Per finire, vorrei tornare sull’importanza di considerare il
problema della migrazione in una prospettiva adeguatamente vasta. È
vero che nelle decisioni su questo argomento occorre tenere conto di
considerazioni pratiche di diverso genere. Ma in aggiunta ai temi
specifici, è necessario un riconoscimento generale della necessità
di una difesa suprema e universale di un’apertura del mondo al
mondo, in nome del futuro della civiltà umana. Quando un paese, che
sia l’Italia o la Gran Bretagna o gli Stati Uniti o magari l’India
(che assorbe un enorme numero di immigrati dal Bangladesh), riflette
sul proprio atteggiamento verso la migrazione, non può evitare di
pensare che dietro alle piccole storie c’è sempre una storia più
grande. Si tratta, ovviamente, della storia della civilizzazione
umana, e della sua dipendenza dall’apertura e dai movimenti di
persone oltre che di merci e di tecnologie.

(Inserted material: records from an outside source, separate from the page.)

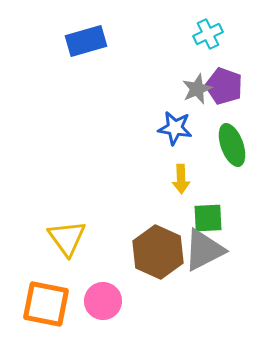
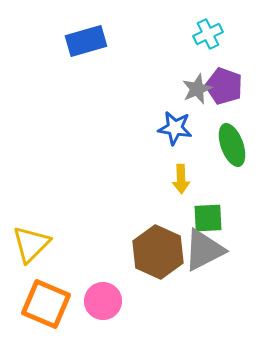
yellow triangle: moved 36 px left, 6 px down; rotated 21 degrees clockwise
orange square: rotated 12 degrees clockwise
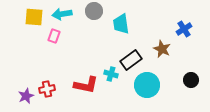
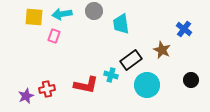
blue cross: rotated 21 degrees counterclockwise
brown star: moved 1 px down
cyan cross: moved 1 px down
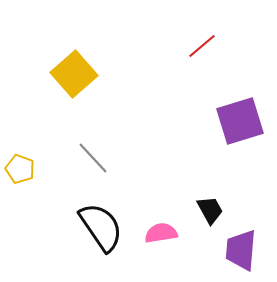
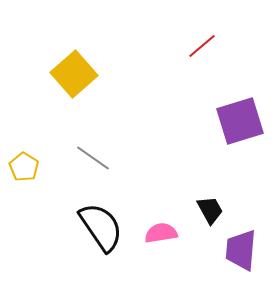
gray line: rotated 12 degrees counterclockwise
yellow pentagon: moved 4 px right, 2 px up; rotated 12 degrees clockwise
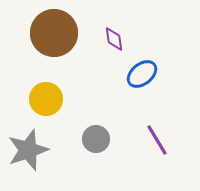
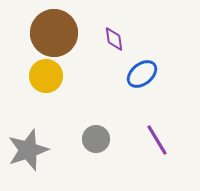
yellow circle: moved 23 px up
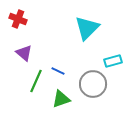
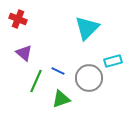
gray circle: moved 4 px left, 6 px up
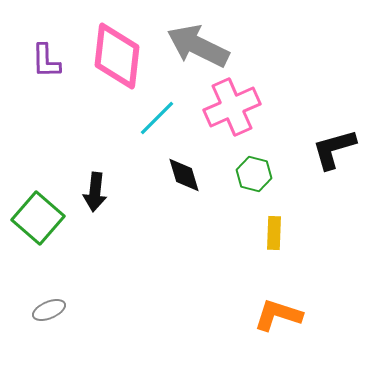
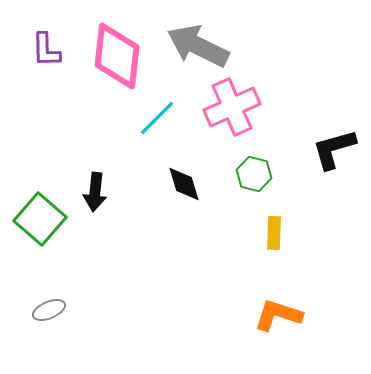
purple L-shape: moved 11 px up
black diamond: moved 9 px down
green square: moved 2 px right, 1 px down
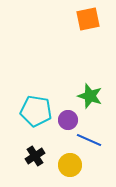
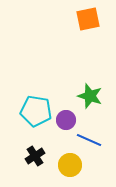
purple circle: moved 2 px left
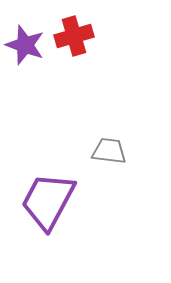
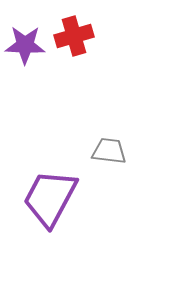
purple star: rotated 18 degrees counterclockwise
purple trapezoid: moved 2 px right, 3 px up
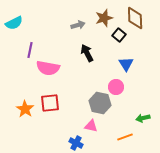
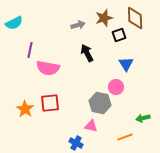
black square: rotated 32 degrees clockwise
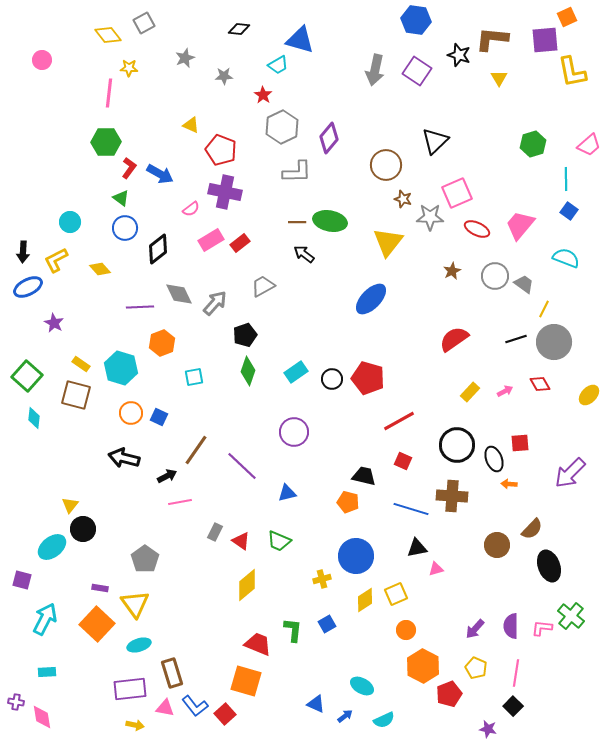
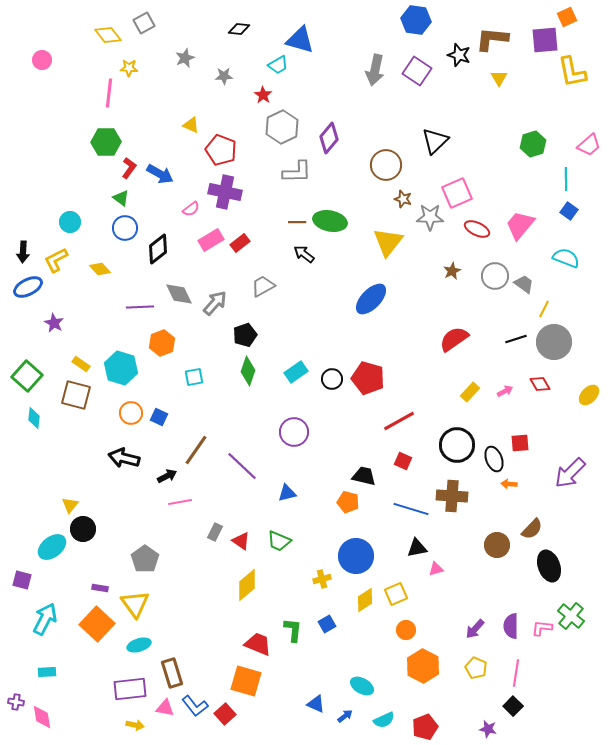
red pentagon at (449, 694): moved 24 px left, 33 px down
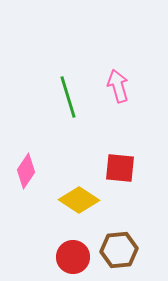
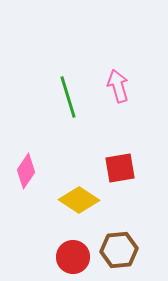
red square: rotated 16 degrees counterclockwise
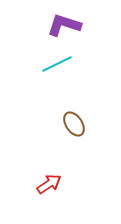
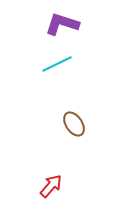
purple L-shape: moved 2 px left, 1 px up
red arrow: moved 2 px right, 2 px down; rotated 15 degrees counterclockwise
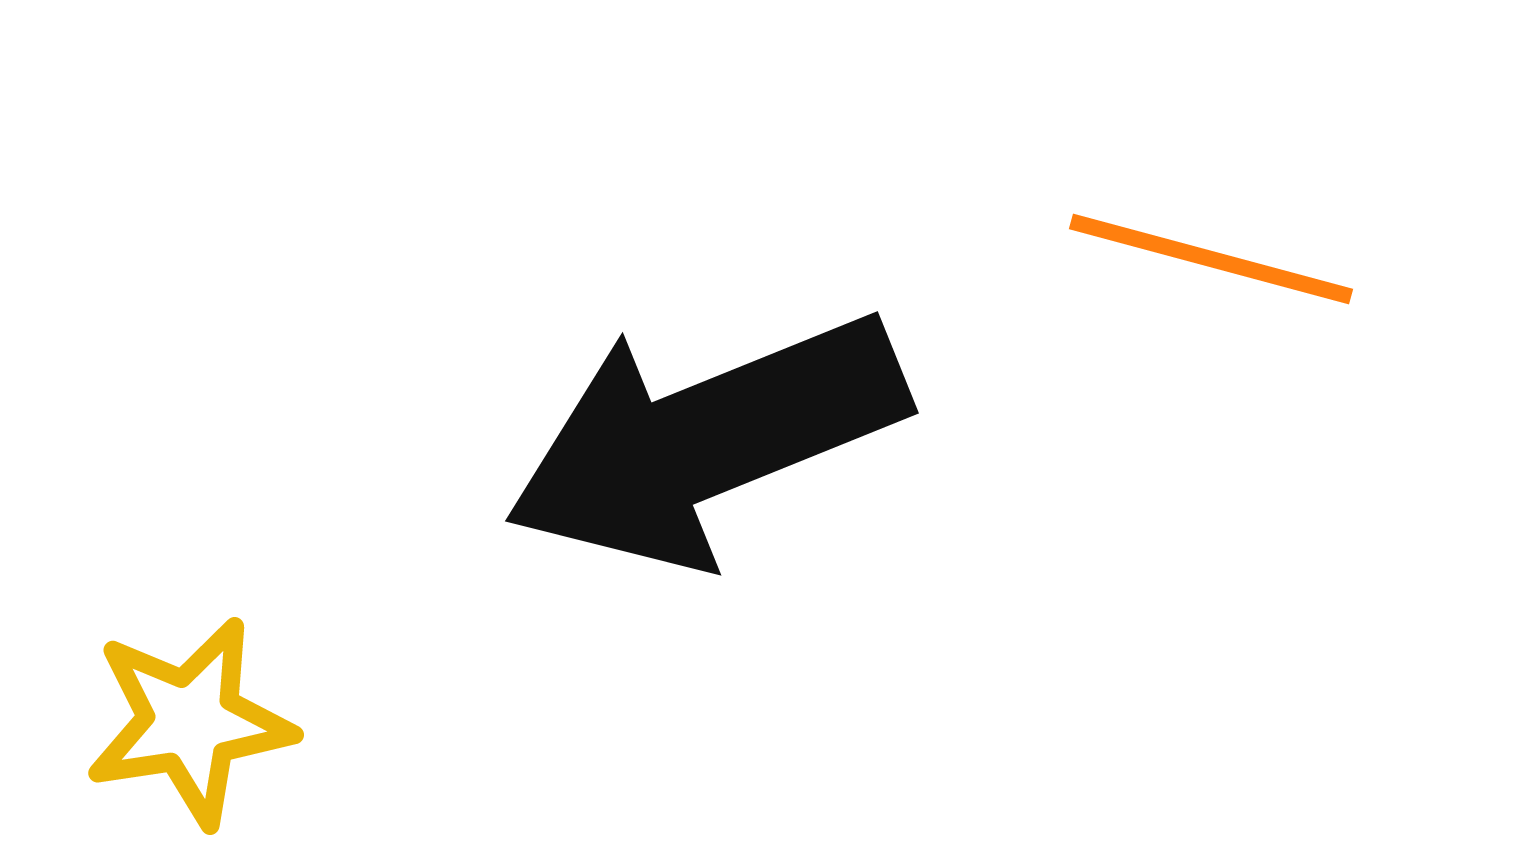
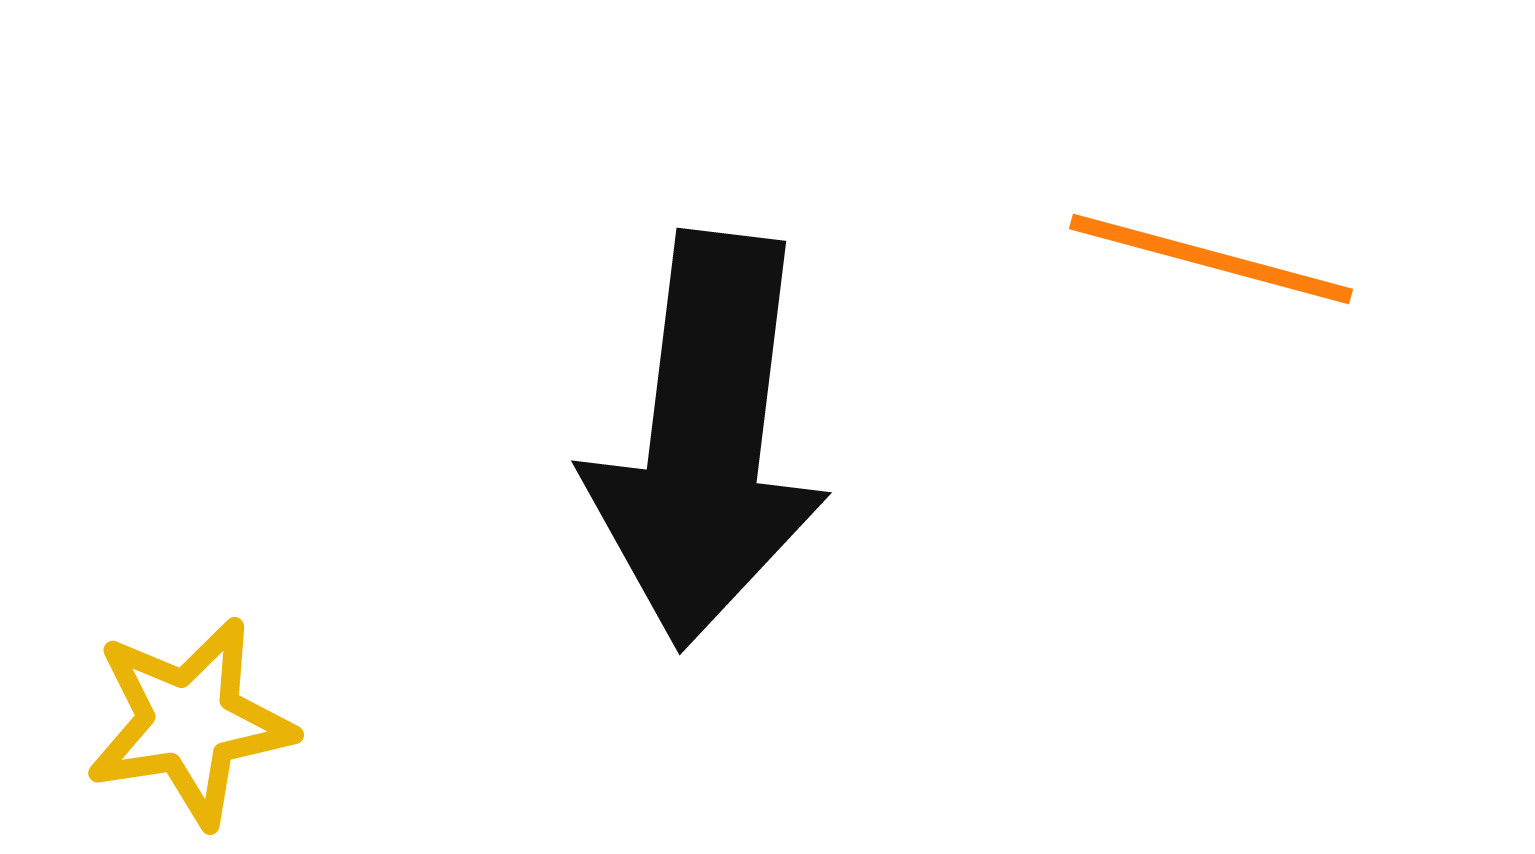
black arrow: rotated 61 degrees counterclockwise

Esiste una straordinaria immagine di segregazione, che viene invocata
in numerosi testi sanscriti dell’India, a partire all’incirca dal
V secolo a.C. (in Hitopadesh, a Ganapath, a Prasannaraghava, a
Bhattikavya). Si tratta dell’inquietante racconto di una rana che
trascorre la sua intera esistenza in un pozzo ed è fortemente
sospettosa - e ostile - nei confronti di tutto ciò che proviene dall’esterno
del pozzo. Questa «kupamanduka» (la rana del pozzo) ha una sua
visione del mondo, ma è una visione del mondo che è strettamente
circoscritta al suo pozzo. La storia scientifica, culturale ed
economica del mondo sarebbe stata davvero limitata se avessimo vissuto
come queste rane del pozzo. Per governare gli stati è necessario
opporre resistenza alle rane del pozzo. Un compito stimolante ma
difficile, perché in tutti i paesi del mondo le rane del pozzo
abbondano, e molte di loro sono in grado di soffiare sul fuoco della
passione politica, con notevole abilità ed efficacia. Quello che
serve è una visuale sufficientemente ampia, non male come requisito
da invocare nelle celebrazioni del Giubileo.